In more traditional treatments of algebra, great emphasis has been placed on the computation of the partial fraction decomposition of a rational function. The reason was an application: partial fractions in integration.

The basic principles involved are quite simple; it is the algorithmic aspects that require attention in particular cases.

Assume a rational function R(X) in one unknown has denominator that factorises as P(X)Q(X) over a field K (we can take this to be real numbers, or complex numbers). If P and Q have no common factor then R may be written as A/P + B/Q for some polynomials A(X) and B(X) over K. The existence of such a decomposition is a consequence of the fact that the polynomial ring over K is a principal ideal domain, so that CP + DQ = 1 for some polynomial C(X) and D(X) (see Bézout's identity).

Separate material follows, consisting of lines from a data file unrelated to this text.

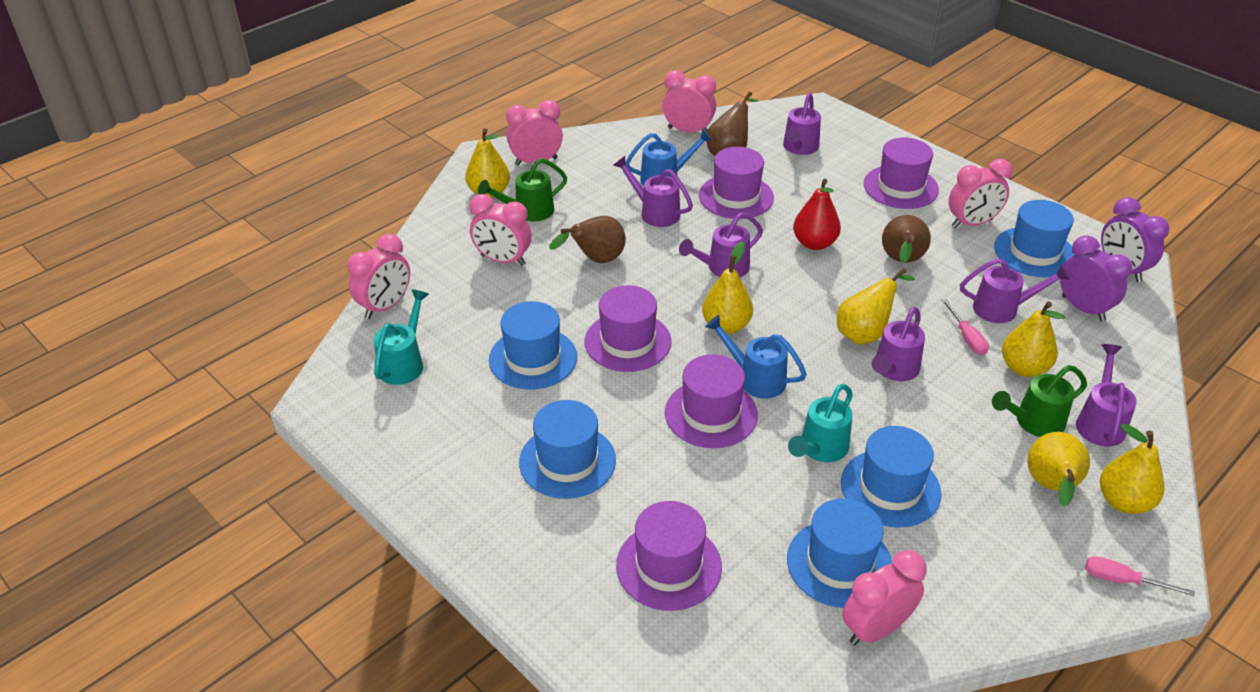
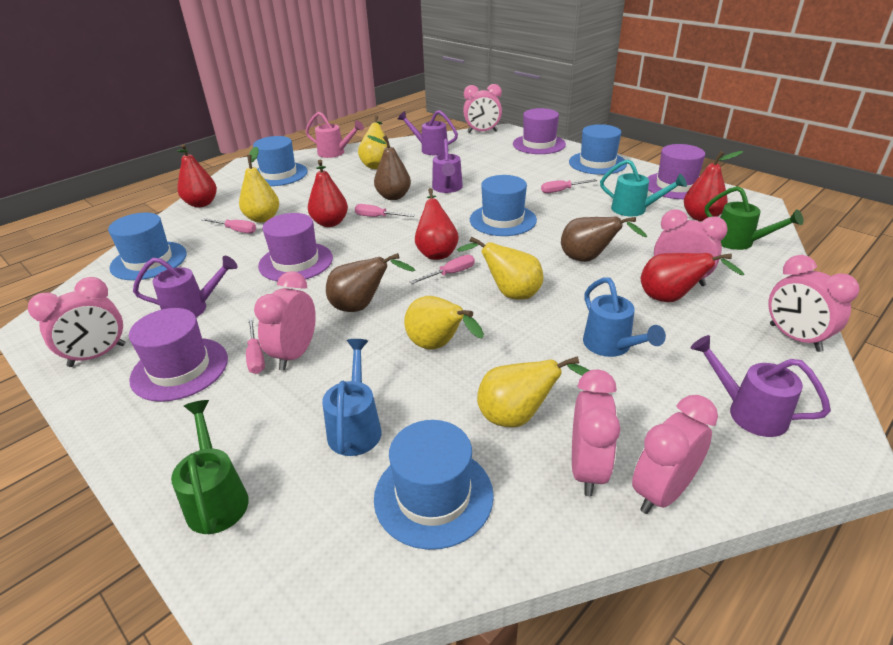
pink clock: 6 -> 7
pink screwdriver: 2 -> 5
pink watering can: 0 -> 1
purple clock: 2 -> 0
purple hat: 5 -> 4
purple watering can: 6 -> 4
red pear: 1 -> 5
turquoise watering can: 2 -> 1
yellow pear: 6 -> 5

Using this idea inductively we can write R(X) as a sum with denominators powers of irreducible polynomials. To take this further, if required, write G(X)/F(X)n as a sum with denominators powers of F and numerators of degree less than F, plus a possible extra polynomial. This can be done by the Euclidean algorithm, polynomial case.

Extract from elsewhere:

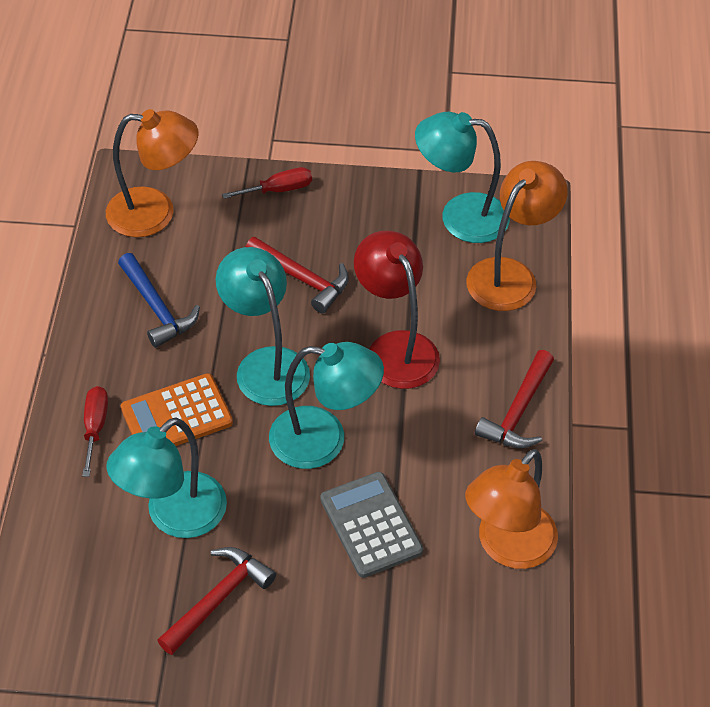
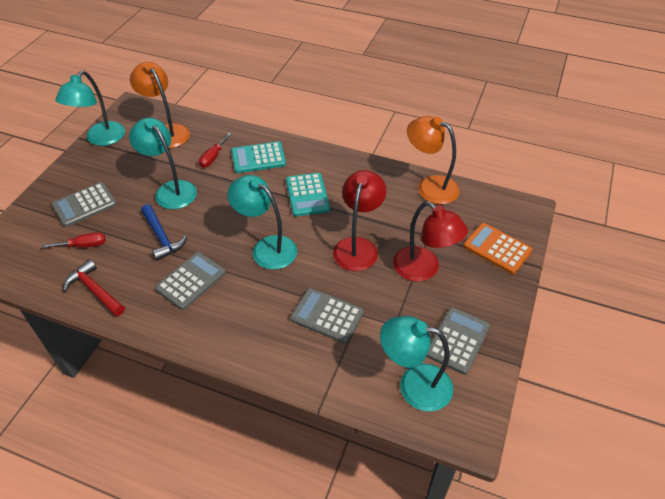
grey calculator: 1 -> 4
orange lamp: 3 -> 2
red hammer: 3 -> 1
red lamp: 1 -> 2
turquoise calculator: 0 -> 2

Therefore when K is the complex numbers and we can assume F has degree 1 (by the fundamental theorem of algebra) the numerators will be constant. When K is the real numbers we can have the case of degree F = 2, and a quotient of a linear polynomial by a power of a quadratic will occur. This therefore is a case that requires discussion, in the systematic theory of integration (for example in computer algebra).